IL-1-driven cartilage and bone destruction are dependent on Toll-like receptor (TLR) 4, but not TLR2

Rheumatoid arthritis (RA) is an autoimmune disease characterized by systemic, chronic joint inflammation. In spite of great efforts, the etiology of RA has not been completely elucidated to date. Toll-like receptors (TLRs) belong to the family of pattern recognition receptors and are involved in both innate and adaptive immune responses against microorganisms via recognition of pathogen-associated molecular patterns. In addition, TLRs have been reported to recognize several endogenous ligands, which are generated under stress conditions and cartilage damage. Triggering of TLRs results in the release of various proinflammatory cytokines such as IL-1β and tumor necrosis factor alpha. IL-1β is one of the crucial cytokines in the pathogenesis of RA and is involved in Th1-mediated processes and cartilage and bone destruction. Therefore, TLRs may potentially be involved in either initiation or chronicity of arthritis.

To study the contribution of TLR2 and TLR4 in IL-1β-driven joint inflammation, cartilage destruction and bone erosion.

C57BL/6 wild-type (WT), BL/6 TLR2 knockout (KO), C57BL/10 WT and BL/10 TLR4 KO mice were intra-articularly injected with 3 × 10⁶ PFU mouse IL-1β adenoviral vector (AdmIL-1β) or control vector (Ad5del70-3). Inflammatory cell infiltration, cartilage proteoglycan (PG) depletion and cartilage and bone destruction were microscopically examined 7 days after virus injection.
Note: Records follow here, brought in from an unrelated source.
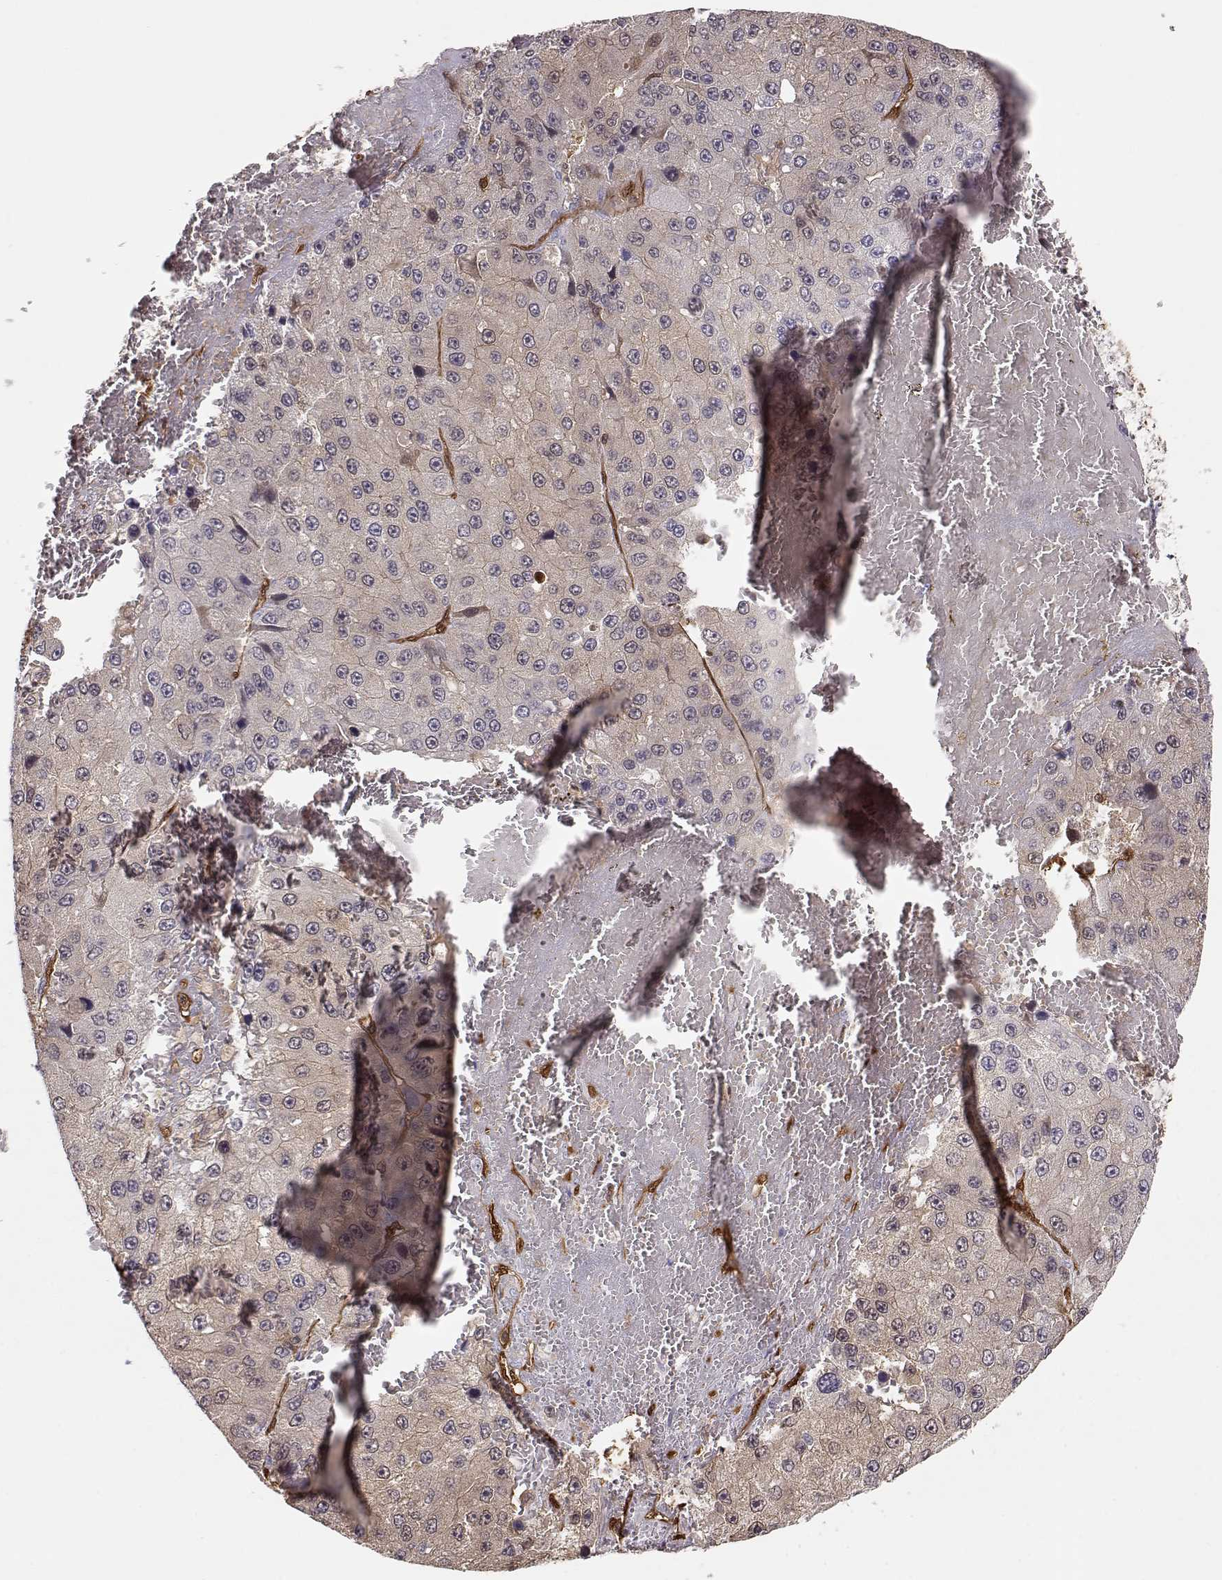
{"staining": {"intensity": "negative", "quantity": "none", "location": "none"}, "tissue": "liver cancer", "cell_type": "Tumor cells", "image_type": "cancer", "snomed": [{"axis": "morphology", "description": "Carcinoma, Hepatocellular, NOS"}, {"axis": "topography", "description": "Liver"}], "caption": "A photomicrograph of hepatocellular carcinoma (liver) stained for a protein shows no brown staining in tumor cells.", "gene": "PNP", "patient": {"sex": "female", "age": 73}}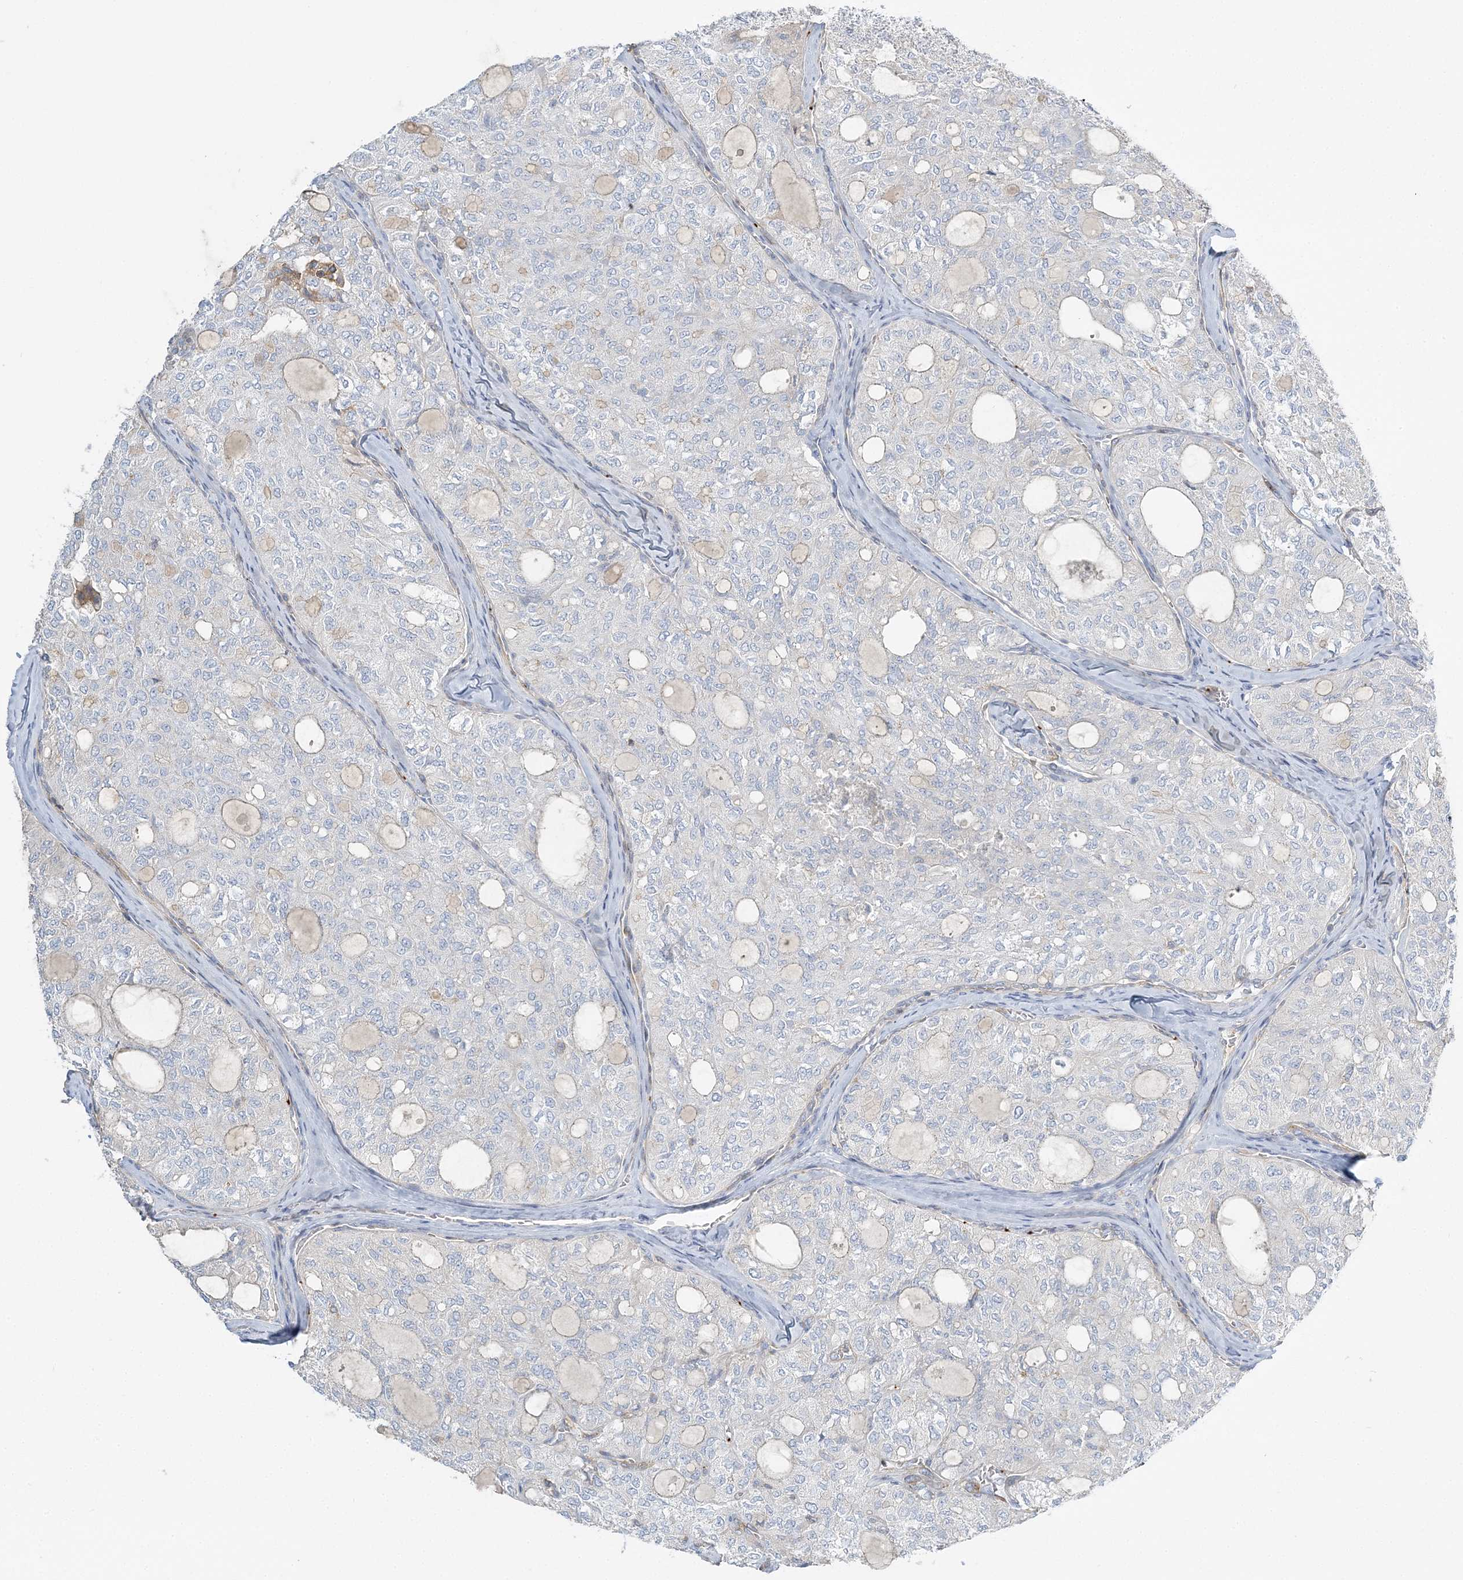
{"staining": {"intensity": "negative", "quantity": "none", "location": "none"}, "tissue": "thyroid cancer", "cell_type": "Tumor cells", "image_type": "cancer", "snomed": [{"axis": "morphology", "description": "Follicular adenoma carcinoma, NOS"}, {"axis": "topography", "description": "Thyroid gland"}], "caption": "Micrograph shows no protein staining in tumor cells of thyroid follicular adenoma carcinoma tissue.", "gene": "CUEDC2", "patient": {"sex": "male", "age": 75}}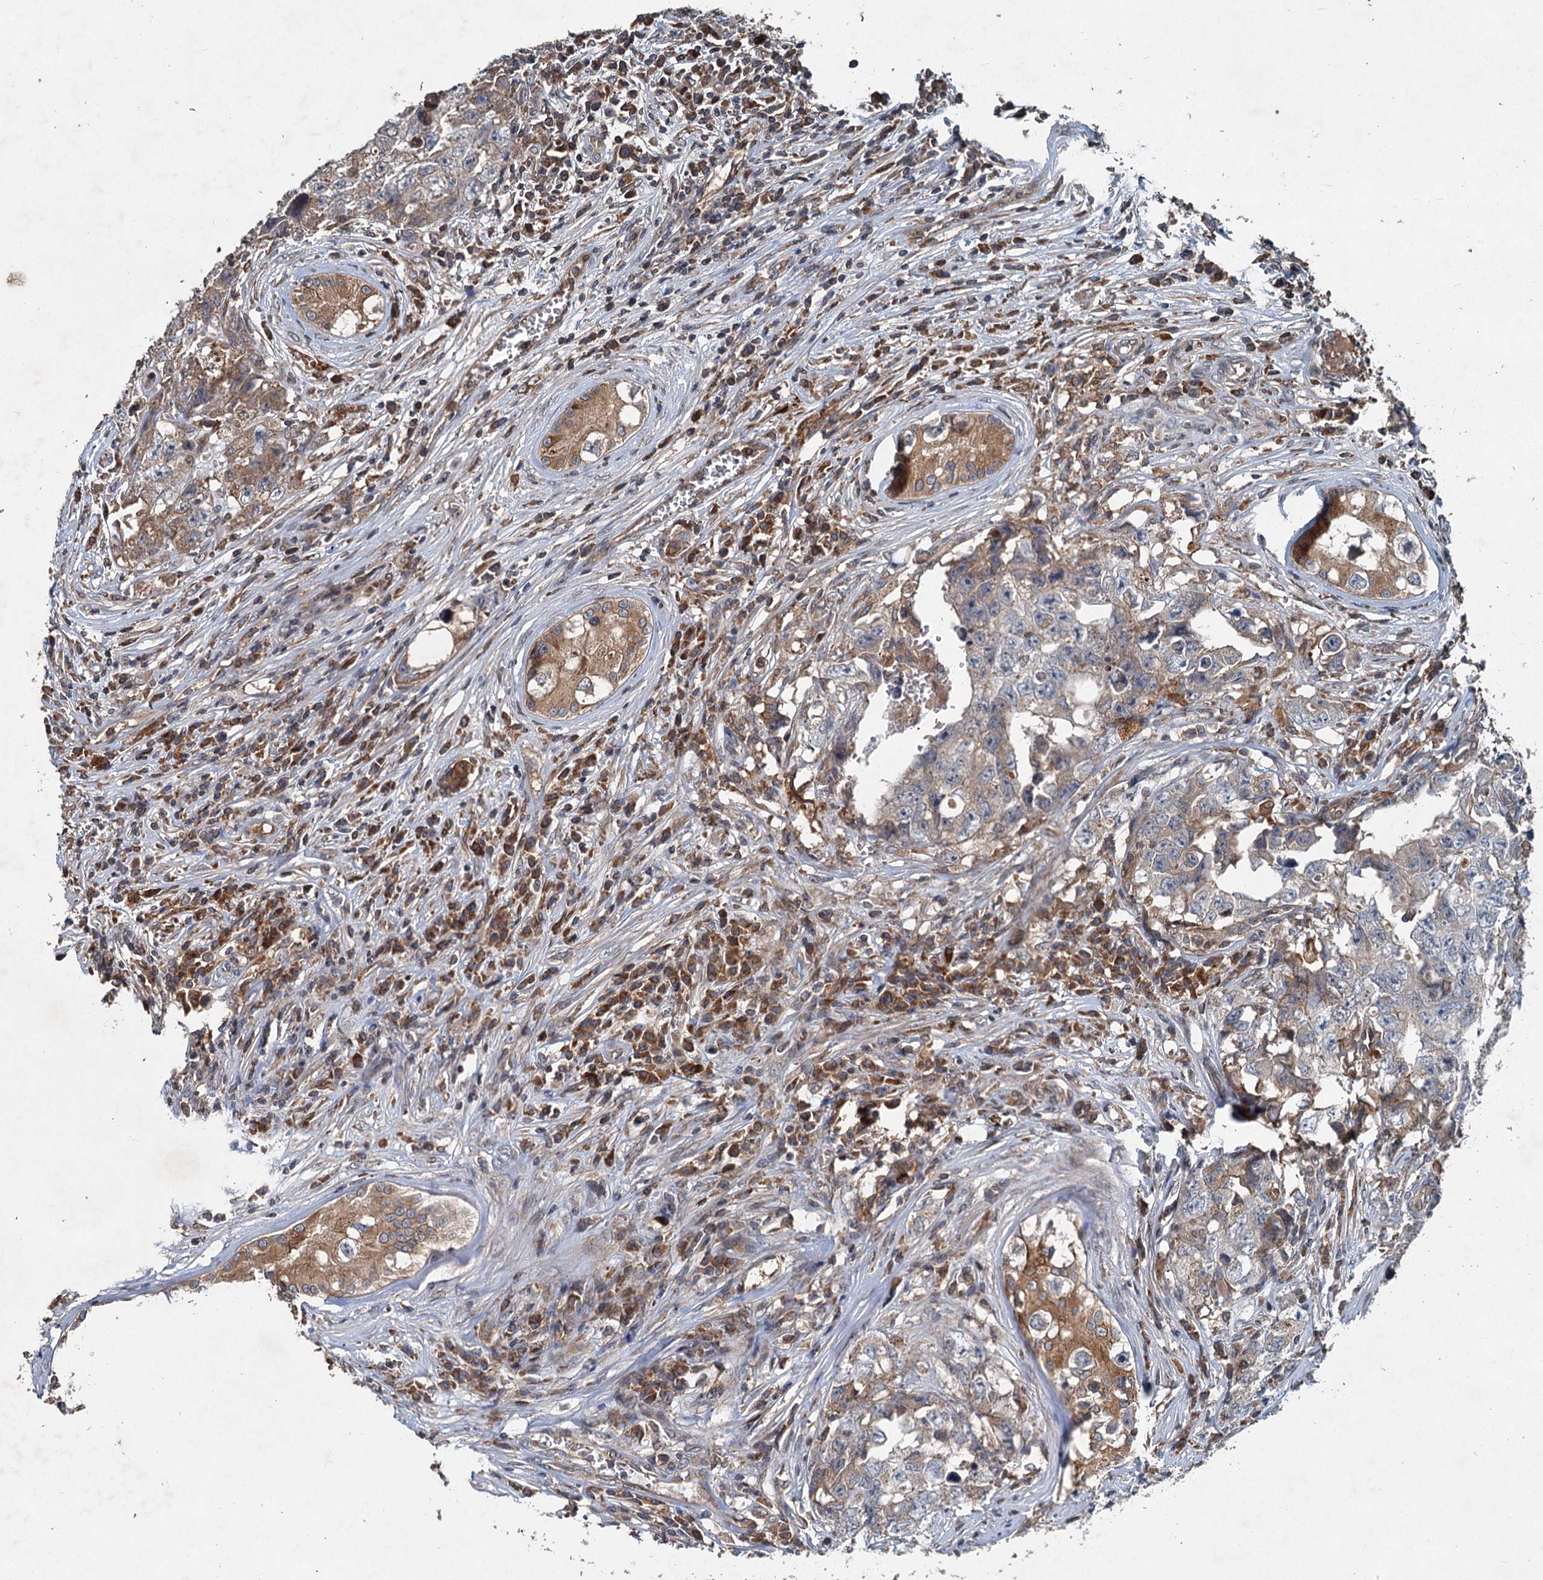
{"staining": {"intensity": "weak", "quantity": "<25%", "location": "cytoplasmic/membranous"}, "tissue": "testis cancer", "cell_type": "Tumor cells", "image_type": "cancer", "snomed": [{"axis": "morphology", "description": "Carcinoma, Embryonal, NOS"}, {"axis": "topography", "description": "Testis"}], "caption": "Tumor cells are negative for protein expression in human testis cancer (embryonal carcinoma).", "gene": "TAPBPL", "patient": {"sex": "male", "age": 17}}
Prolonged expression of mIL-1β in mice knee joints induced a severe arthritis in WT animals, exhibiting pathophysiologic changes resembling those in human RA. High amounts of inflammatory cells, predominantly polymorphonuclear cells, were present in the knee joint cavities of both WT and KO mice. Severe PG depletion, cartilage destruction and bone erosion were observed in WT mice, which did not differ from those in TLR2-deficient mice. Interestingly, in TLR4-deficient mice, cartilage PG depletion and destruction were significantly reduced. TLR4 KO mice showed also a marked reduction in bone erosion compared with WT mice, although this reduction was not significant.

These data strongly suggest that TLR4 is involved in IL-1β-driven pathologic processes. Both cartilage and bone destruction were reduced in TLR4 KO mice, although joint inflammation was comparable with WT mice. This indicates the involvement of potential TLR4 ligands, generated by IL-1β-induced cartilage degradation, in chronic RA. Our data point out that TLR4 may be a novel therapeutic target in the treatment of RA.